Items listed in a dataset:
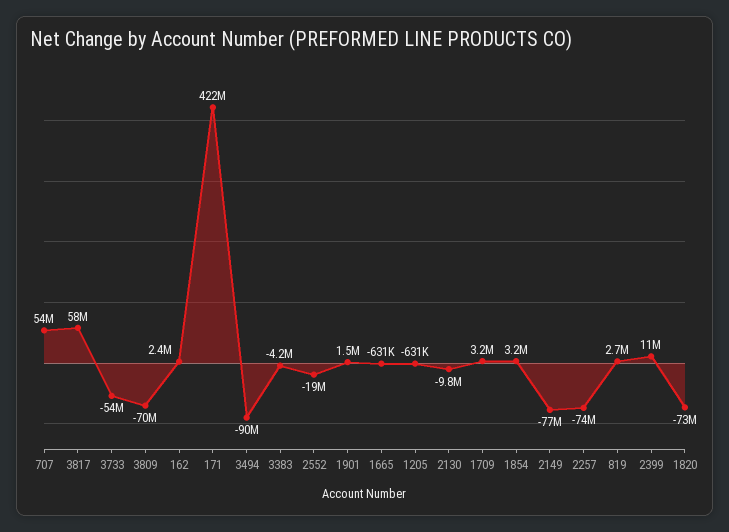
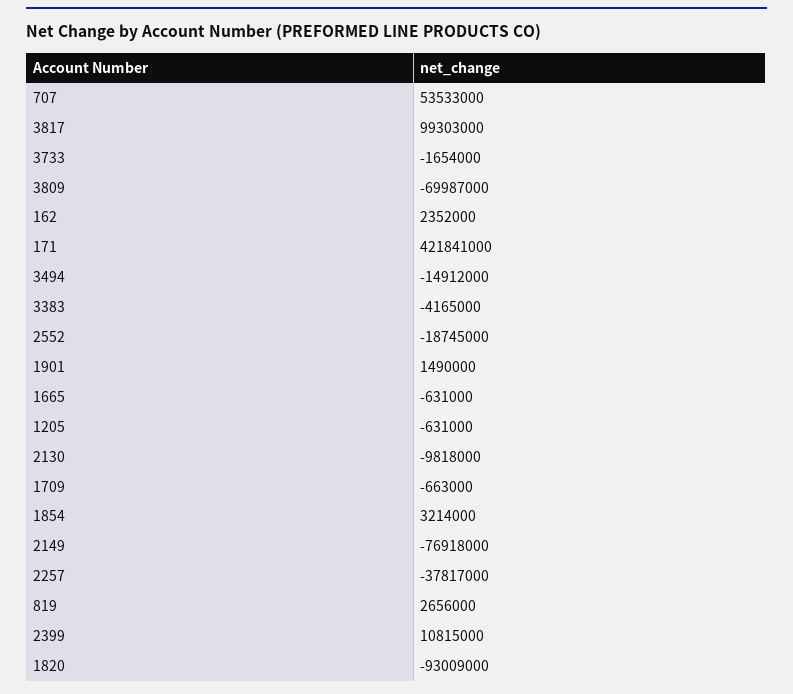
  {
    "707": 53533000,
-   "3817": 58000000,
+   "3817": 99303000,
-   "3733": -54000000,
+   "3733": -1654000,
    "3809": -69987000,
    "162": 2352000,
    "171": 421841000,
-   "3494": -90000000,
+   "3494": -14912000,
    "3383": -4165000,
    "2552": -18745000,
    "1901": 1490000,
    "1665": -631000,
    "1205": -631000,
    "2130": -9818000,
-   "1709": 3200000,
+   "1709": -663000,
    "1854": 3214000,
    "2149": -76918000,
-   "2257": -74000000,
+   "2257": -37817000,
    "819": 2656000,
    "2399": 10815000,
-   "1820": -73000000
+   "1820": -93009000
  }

WHAT IS EXPECTED | Apart from the pictures, set down all the entries above exactly.

REPLY TO THE EXERCISE |
  {
    "707": 53533000,
-   "3817": 58000000,
+   "3817": 99303000,
-   "3733": -54000000,
+   "3733": -1654000,
    "3809": -69987000,
    "162": 2352000,
    "171": 421841000,
-   "3494": -90000000,
+   "3494": -14912000,
    "3383": -4165000,
    "2552": -18745000,
    "1901": 1490000,
    "1665": -631000,
    "1205": -631000,
    "2130": -9818000,
-   "1709": 3200000,
+   "1709": -663000,
    "1854": 3214000,
    "2149": -76918000,
-   "2257": -74000000,
+   "2257": -37817000,
    "819": 2656000,
    "2399": 10815000,
-   "1820": -73000000
+   "1820": -93009000
  }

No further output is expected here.